Tenho que admitir que ontem à noite parecia um bom plano, mas depois de passar a noite revirando-me na cama, a crença de que reagi de forma exagerada está clara na minha cabeça e só quero consertar as coisas.

Chego na empresa um pouco mais cedo do que de costume, na esperança de ver Olivia, talvez na máquina de café lá embaixo, antes que ela comece a trabalhar, mas não estou tendo sorte, então espero impacientemente Eiko chegar e então pergunto você ligue para Olivia. no meu escritório, onde teremos privacidade.

Quando ela chega, ela parece uma médica sexy. Robe branco aberto sobre um vestido marrom chocolate, com botas de couro marrom de salto alto até o joelho. Ela usa óculos como sempre, mas usa muita maquiagem e realmente parece uma daquelas presidiárias falsas que escondem perversões e fantasias por trás dos óculos de armação grande. Ok, assisti muitos filmes.

Mas eu estaria condenado se não quisesse transar com ela aqui e agora.

“Você queria me ver?” ele pergunta sozinho, ao lado da porta.

-Entre e feche a porta, por favor.-

Ele não se esquiva, enquanto procuro uma forma de apresentar o discurso. “Você perdeu a menstruação?”, ela pergunta.

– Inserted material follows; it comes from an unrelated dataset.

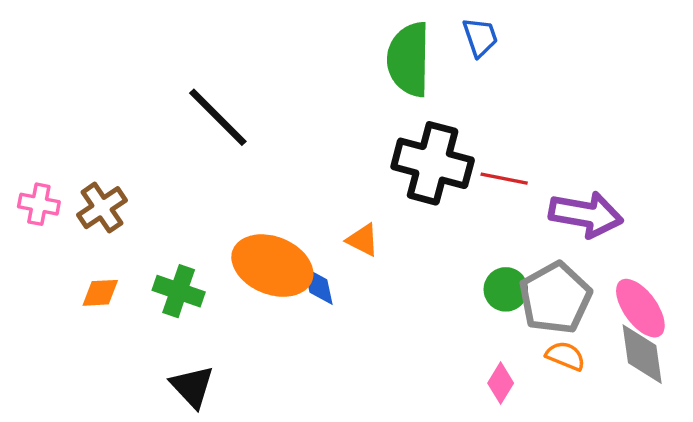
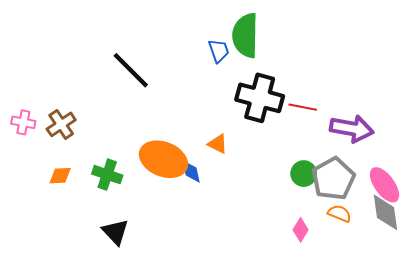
blue trapezoid: (480, 37) -> (219, 51), moved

Eu olho para ela com espanto, percebendo o que ela está insinuando. Cerrei os dentes para não responder da mesma maneira, embora por um momento senti vontade de rir.

"Eu não queria gritar ontem à noite", eu digo.

E eu não tive a intenção de lhe dar uma resposta ruim. Mas você estava me acusando de ir ver meu ex porque eu gostava dele e não gostava, então me desculpe se estou com raiva.-

Ele não parece muito mais conciliador do que ontem à noite e pela primeira vez tento ser fácil com a resposta.

-Eu estava preocupado que ele tentasse novamente. Eu sei o que você me disse, mas não confio nele.-

-E eu? Confia em mim?-

-Sim, mas..-

-Mas nada, Williams! Tenho quase trinta anos, deveria poder estar no mesmo quarto que um homem, inclusive meu ex, e conseguir repelir seus avanços, não acha?

"Não sei, olha como você reagiu aos meus avanços... Mas ele... não acho que ele queira ceder", digo, dando voz aos meus medos.

-E você acha que isso é suficiente para eu fazer isso?-

Não respondo, porque acho que é uma pergunta capciosa, mas meu silêncio parece incomodá-la mais. -Você sabe o que estou dizendo? Tome Xanax hoje à noite então, porque as meninas e eu vamos a um baile e não vou ligar para você!

-Onde você está indo?-

-Você realmente acha que eu te contaria neste momento? “Você terá que confiar em mim, Williams”, acrescenta com um sorriso que me alarma. Olho para as roupas dele e fico nervoso. “Você vai lá vestida assim?” pergunto, sentindo a resposta.

Seu sorriso se alarga quando ela se vira três quartos, puxando o vestido até os ombros e me permitindo ver que o vestido deixa suas costas nuas. Ela não está usando sutiã. Tremo quando ele diz -não tenho tempo para me trocar, infelizmente- agitando os cílios.

Dou um passo à frente, mas ela estende a mão como se quisesse me impedir. -Você disse que confiava em mim, lembra?-

Cerro os punhos, com raiva, enquanto ela faz piruetas em direção à porta. "Como eu te odeio quando você faz isso", digo baixinho, porque não quero ser um homem das cavernas e certamente não posso impedi-la de sair hoje à noite vestida assim.

“Eu também te amo!” ela diz sorrindo, antes de fechar a porta atrás dela. O que disse?

Meus pensamentos se misturam enquanto gravo suas palavras. Ele provavelmente estava zombando de mim, certo?